Our services include strategic planning, financial modeling, business intelligence and organizational development. As companies grow, infrastructure and an expense base is built that is often difficult to understand, and many companies lack the visibility or transparency into the operational drivers that cause costs to rise over time.
This rise in expenses is usually not an issue as long as revenues grow faster than expenses. However, as revenue growth flattens and margins deteriorate, cost reductions can’t come fast enough.
Armada assists clients with answering the million-dollar question: Where can we strategically afford to reduce expenses? Too often, organizations make hasty decisions to reduce costs with little regard to the negative impact it can have on their customers, employees, strategy and community.
2. What aspects of this business attracted you personally?
I love of solving complex problems and making a quantifiable impact on performance.
The way we apply business performance management at Armada allows me to exercise my skills in both finance and technology; the practice heavily depends on an ability to “operationalize” the financials of an organization, which, for some of our larger clients, can be very data-intensive.
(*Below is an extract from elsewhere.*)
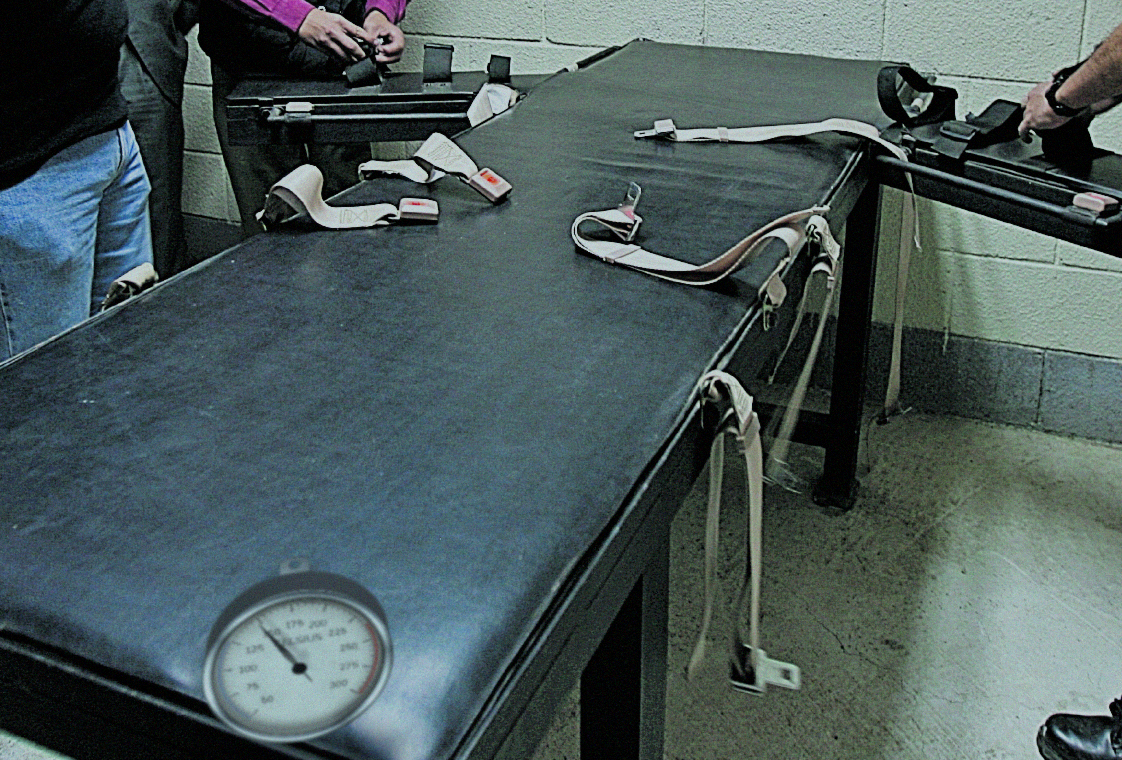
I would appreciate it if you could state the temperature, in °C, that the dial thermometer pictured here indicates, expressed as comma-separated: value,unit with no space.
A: 150,°C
All of our consultants have to be equally talented in both finance and technology, as this provides a greater value to our clients in that we can identify the required data and, more importantly, can then mine additional data from operational systems. Our practice also requires a certain level of competitive spirit as we are often challenged to measure what was thought to be immeasurable or too complex to measure with any degree of accuracy.
3. Do companies seem to put more emphasis on performance management during tougher times?
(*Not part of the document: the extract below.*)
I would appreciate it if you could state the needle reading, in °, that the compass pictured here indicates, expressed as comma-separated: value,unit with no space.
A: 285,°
Tougher times dictate an emphasis on becoming more effective, more productive and more profitable with fewer resources.
Cost containment is high on a very short list of CEO and CFO priorities. During tough economic conditions, their immediate reactions are to identify short-term quick fixes. But time and time again, we see the leaders that invested in cost control, continuous improvement and performance management initiatives in the good times are the ones whose companies can ride out and often profit during tough times.
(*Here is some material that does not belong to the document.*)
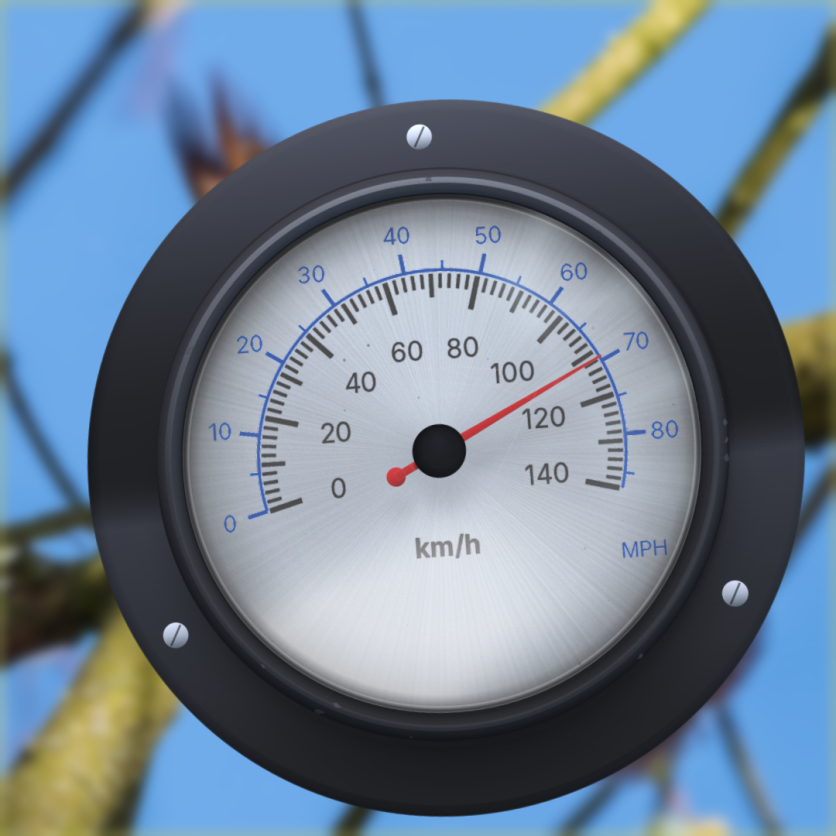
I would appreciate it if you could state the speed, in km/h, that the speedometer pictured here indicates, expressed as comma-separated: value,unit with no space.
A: 112,km/h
This occurs for one reason: they have better information and insight into their financials. They can predict revenues and expenses based on forecasted customer demand.
4. We’ve seen a number of high-profile, seemingly successful businesses implode financially recently. What are the biggest pitfalls fast-growing companies face?
Fast-growing companies are exciting to watch, and we love to cheer on innovative companies that can grow revenues through better products, better service and better strategies. However, sometimes companies simply “grow too fast” and skyrocketing revenue growth exceeds the capacity to deliver, which then requires a corresponding growth in expenses.
Priorities are placed on continued revenue growth, and investments of earned margins often follow those priorities, or excessive infrastructure.
Often these companies fail to make necessary investments in internal controls, cost management or business intelligence systems.
5. Briefly, what can a company do to build in safeguards or controls that would lessen its risk of flaming out?
The U.S. economy has recently experienced historic losses in the stock markets.
In the past few weeks alone the market has dropped more than 10 percent. If a company has a similar catastrophic drop in revenue, how quickly can it respond to maintain profitability?
At Armada, we believe risk is always a function of the certainty and availability of information. But information is only as valuable as the action it initiates.
Companies can lessen their risk of flaming out by:
- Proactively managing costs with a focus on profitable growth over revenue growth,
- Preparing for both unforeseen threats to financial performance and opportunities to capitalize on competitors’ mistakes, and
- Adopting a perspective that embraces long-term strategic decisions based on fact and avoid reactive short-term decisions based on fear.